• **Objectif**
Expliquez, s'il vous plaît, pourquoi les Vaudois s'endormaient avec une impression de calme le soir du premier tour, le 30 avril, selon l'article sur l'élection au Conseil d'Etat vaudois.

Duel de «tueuses» en terre vaudoise
Cesla Amarelle et Isabelle Chevalley monopolisent le devant de la scène dans le second tour. Avec une campagne dont l’agressivité tranche avec la sérénité du premier tour
Le ton s’envenime entre les deux candidates les plus en vue de la course au Conseil d’Etat
Finie, la campagne vaudoise consensuelle et molle du premier tour. Place à la lutte à couteaux tirés entre deux femmes très déterminées, la Vert’libérale Isabelle Chevalley (à g.) et la socialiste Cesla Amarelle (à dr.).
En janvier, la première soutenait la seconde face à ses rivales pour l’investiture socialiste. Aujourd’hui, elle la pilonne: «Cesla Amarelle ne cesse d’essayer de cacher qui elle est véritablement», dit-elle. Trop à gauche, arrogante, cassante: les qualificatifs sont peu amènes.
Cesla Amarelle riposte sur le même ton: «Isabelle Chevalley a tenu des positions très à droite et fait preuve d’une agressivité que les Vaudois apprécient peu.» Selon l’ancien syndic de Lausanne Daniel Brélaz, c’est bien entre ces deux concurrentes que se joue désormais l’élection, marginalisant ainsi le candidat UDC Jacques Nicolet.
Le soir du premier tour des élections cantonales, le 30 avril dernier, les Vaudois s'endormaient avec la tranquille impression que cette campagne politique reflétait le calme satisfait de leurs contrées. Le gouvernement sortant avait été en grande majorité plébiscité, les deux candidates restantes les mieux placées promettaient de conserver telle quelle la double majorité de femmes et de gauche au Conseil d'Etat.

• **Données fournies**
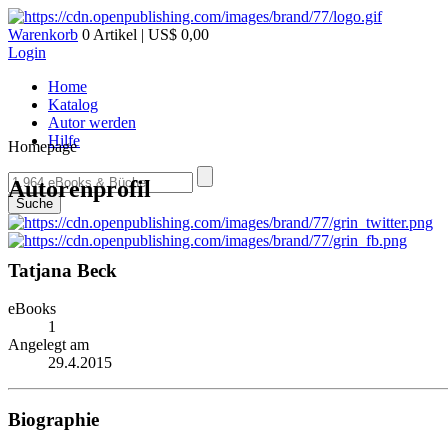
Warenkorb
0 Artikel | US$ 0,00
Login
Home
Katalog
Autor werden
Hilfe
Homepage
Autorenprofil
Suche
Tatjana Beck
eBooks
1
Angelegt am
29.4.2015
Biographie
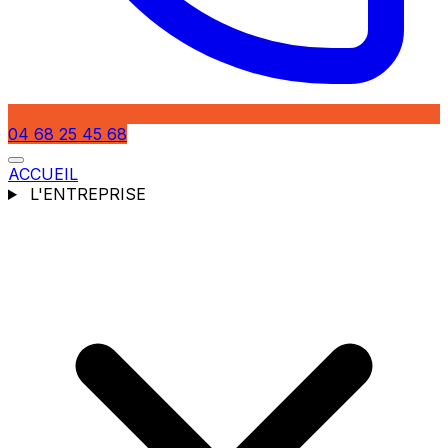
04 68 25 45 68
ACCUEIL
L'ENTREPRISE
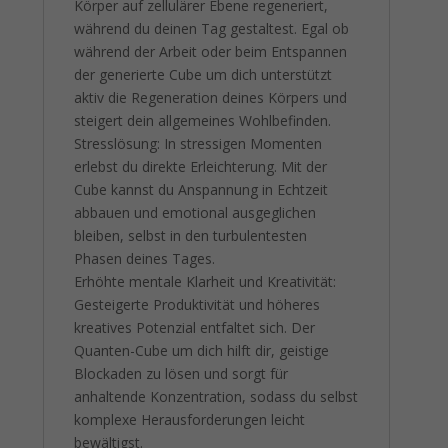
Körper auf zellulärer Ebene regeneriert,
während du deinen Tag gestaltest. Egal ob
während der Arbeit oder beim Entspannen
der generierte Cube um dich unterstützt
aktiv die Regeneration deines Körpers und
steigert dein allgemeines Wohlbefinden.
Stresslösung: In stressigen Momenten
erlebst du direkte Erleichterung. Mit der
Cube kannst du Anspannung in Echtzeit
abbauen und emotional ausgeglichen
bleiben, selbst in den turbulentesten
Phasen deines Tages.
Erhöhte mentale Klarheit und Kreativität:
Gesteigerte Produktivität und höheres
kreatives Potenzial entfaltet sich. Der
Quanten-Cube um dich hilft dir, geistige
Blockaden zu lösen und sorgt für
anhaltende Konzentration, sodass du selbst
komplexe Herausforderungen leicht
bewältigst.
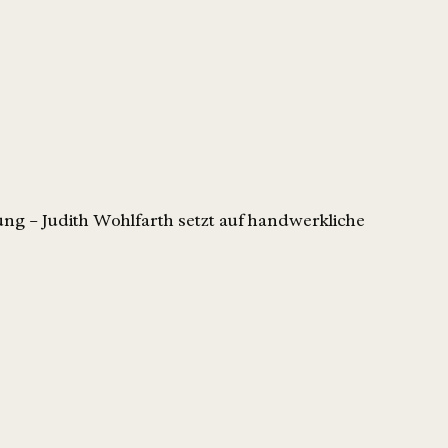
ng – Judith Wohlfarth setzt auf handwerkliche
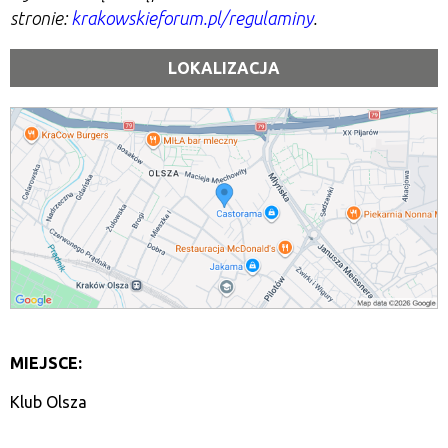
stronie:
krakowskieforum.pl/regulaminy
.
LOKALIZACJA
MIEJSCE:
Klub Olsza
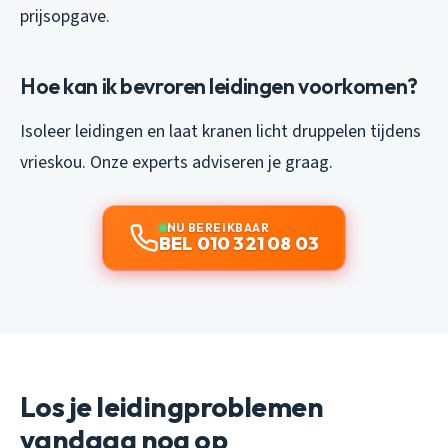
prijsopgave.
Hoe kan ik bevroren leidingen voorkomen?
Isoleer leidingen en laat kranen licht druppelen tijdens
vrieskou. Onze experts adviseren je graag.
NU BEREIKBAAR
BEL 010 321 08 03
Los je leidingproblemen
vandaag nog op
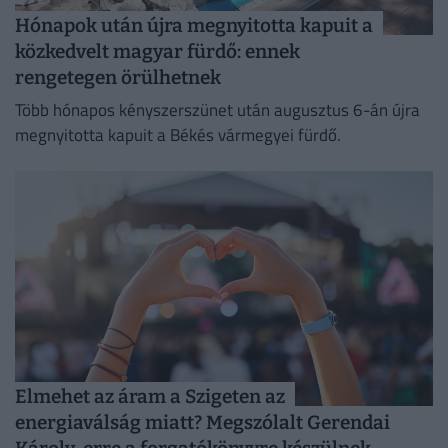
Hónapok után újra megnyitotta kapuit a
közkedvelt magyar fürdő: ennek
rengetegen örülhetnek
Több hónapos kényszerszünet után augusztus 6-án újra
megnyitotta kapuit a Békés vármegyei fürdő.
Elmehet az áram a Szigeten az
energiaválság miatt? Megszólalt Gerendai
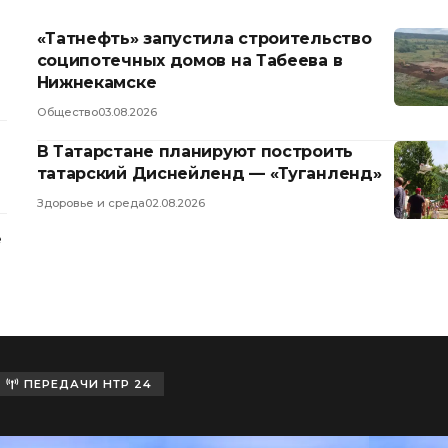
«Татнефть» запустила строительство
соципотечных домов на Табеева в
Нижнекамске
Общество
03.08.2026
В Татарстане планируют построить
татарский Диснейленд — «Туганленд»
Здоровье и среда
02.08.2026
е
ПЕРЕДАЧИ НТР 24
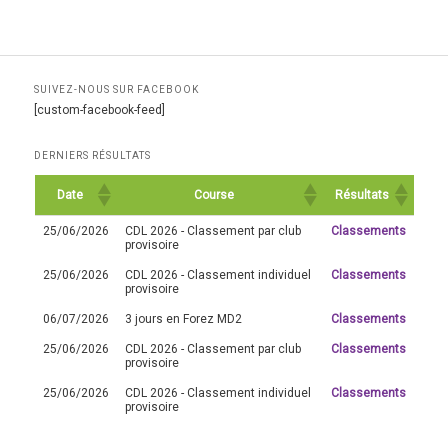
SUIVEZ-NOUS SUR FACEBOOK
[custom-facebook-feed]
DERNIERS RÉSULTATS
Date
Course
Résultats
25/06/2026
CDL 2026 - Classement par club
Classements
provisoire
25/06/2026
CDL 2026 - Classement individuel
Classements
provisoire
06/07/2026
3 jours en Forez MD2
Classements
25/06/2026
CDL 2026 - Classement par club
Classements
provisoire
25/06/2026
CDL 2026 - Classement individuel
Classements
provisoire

• **Solution proposée**
Le gouvernement sortant avait été en grande majorité plébiscité. De plus, les deux candidates restantes les mieux placées promettaient de conserver telle quelle la double majorité de femmes et de gauche au Conseil d'Etat.